What to produce → Find the line in the entries below that contains "459 314 23906". Repeat it exactly, and every line after it through the line that contains "181 261 28047".

Task data →
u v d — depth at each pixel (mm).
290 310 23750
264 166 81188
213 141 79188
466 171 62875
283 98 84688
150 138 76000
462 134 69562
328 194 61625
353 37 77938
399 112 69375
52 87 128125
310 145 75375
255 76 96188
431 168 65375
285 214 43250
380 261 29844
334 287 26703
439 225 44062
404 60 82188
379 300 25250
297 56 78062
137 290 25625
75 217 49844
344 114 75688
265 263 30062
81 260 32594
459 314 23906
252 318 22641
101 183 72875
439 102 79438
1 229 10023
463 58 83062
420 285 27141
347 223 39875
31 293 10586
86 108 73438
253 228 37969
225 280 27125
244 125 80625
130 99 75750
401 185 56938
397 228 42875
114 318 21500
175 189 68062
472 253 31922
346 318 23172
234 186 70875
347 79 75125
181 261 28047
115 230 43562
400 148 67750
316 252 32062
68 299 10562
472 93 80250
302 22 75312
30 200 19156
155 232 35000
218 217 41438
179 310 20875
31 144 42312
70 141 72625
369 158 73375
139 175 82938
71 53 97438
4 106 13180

Solution to this problem →
459 314 23906
252 318 22641
101 183 72875
439 102 79438
1 229 10023
463 58 83062
420 285 27141
347 223 39875
31 293 10586
86 108 73438
253 228 37969
225 280 27125
244 125 80625
130 99 75750
401 185 56938
397 228 42875
114 318 21500
175 189 68062
472 253 31922
346 318 23172
234 186 70875
347 79 75125
181 261 28047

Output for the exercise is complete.